For every line in the records that has the word "console", make a copy.

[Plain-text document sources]
+--

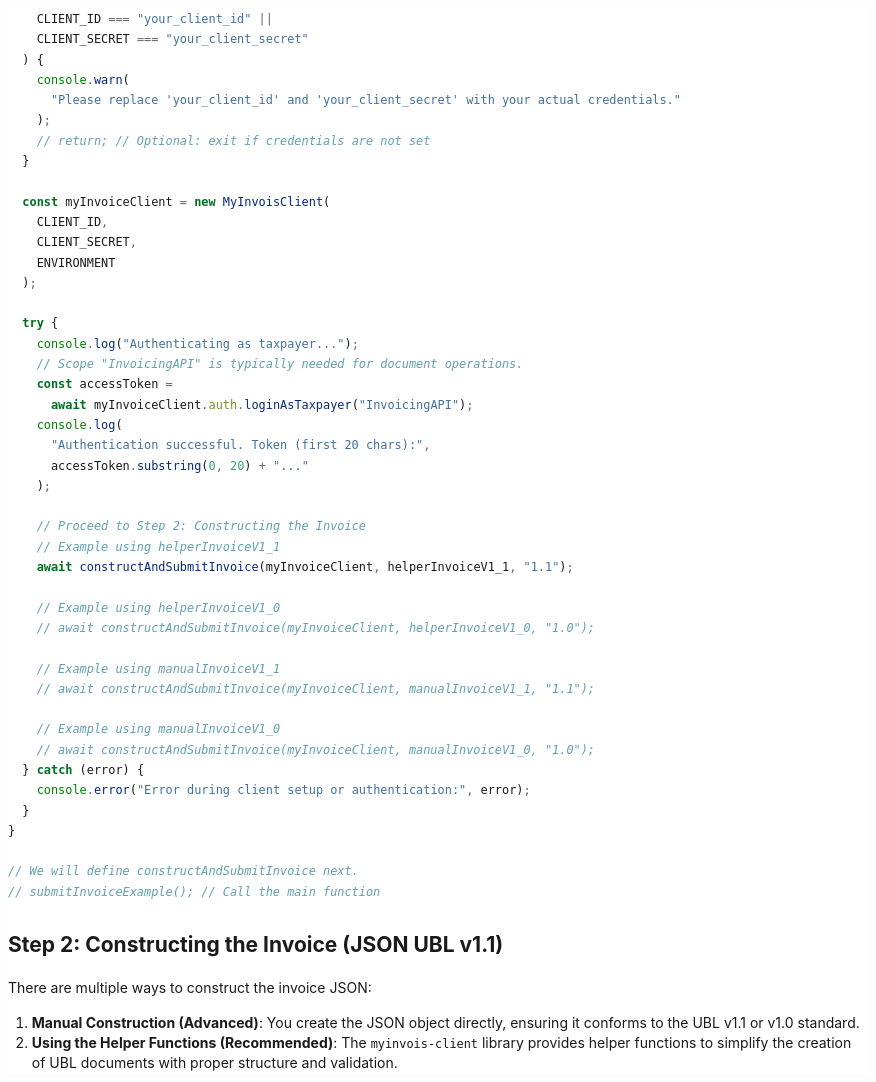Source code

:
 ```typescript
    CLIENT_ID === "your_client_id" ||
    CLIENT_SECRET === "your_client_secret"
  ) {
    console.warn(
      "Please replace 'your_client_id' and 'your_client_secret' with your actual credentials."
    );
    // return; // Optional: exit if credentials are not set
  }

  const myInvoiceClient = new MyInvoisClient(
    CLIENT_ID,
    CLIENT_SECRET,
    ENVIRONMENT
  );

  try {
    console.log("Authenticating as taxpayer...");
    // Scope "InvoicingAPI" is typically needed for document operations.
    const accessToken =
      await myInvoiceClient.auth.loginAsTaxpayer("InvoicingAPI");
    console.log(
      "Authentication successful. Token (first 20 chars):",
      accessToken.substring(0, 20) + "..."
    );

    // Proceed to Step 2: Constructing the Invoice
    // Example using helperInvoiceV1_1
    await constructAndSubmitInvoice(myInvoiceClient, helperInvoiceV1_1, "1.1");

    // Example using helperInvoiceV1_0
    // await constructAndSubmitInvoice(myInvoiceClient, helperInvoiceV1_0, "1.0");

    // Example using manualInvoiceV1_1
    // await constructAndSubmitInvoice(myInvoiceClient, manualInvoiceV1_1, "1.1");

    // Example using manualInvoiceV1_0
    // await constructAndSubmitInvoice(myInvoiceClient, manualInvoiceV1_0, "1.0");
  } catch (error) {
    console.error("Error during client setup or authentication:", error);
  }
}

// We will define constructAndSubmitInvoice next.
// submitInvoiceExample(); // Call the main function
```

## Step 2: Constructing the Invoice (JSON UBL v1.1)

There are multiple ways to construct the invoice JSON:

1.  **Manual Construction (Advanced)**: You create the JSON object directly, ensuring it conforms to the UBL v1.1 or v1.0 standard.
2.  **Using the Helper Functions (Recommended)**: The `myinvois-client` library provides helper functions to simplify the creation of UBL documents with proper structure and validation.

+--

## Expected answer
    console.warn(
    console.log("Authenticating as taxpayer...");
    console.log(
    console.error("Error during client setup or authentication:", error);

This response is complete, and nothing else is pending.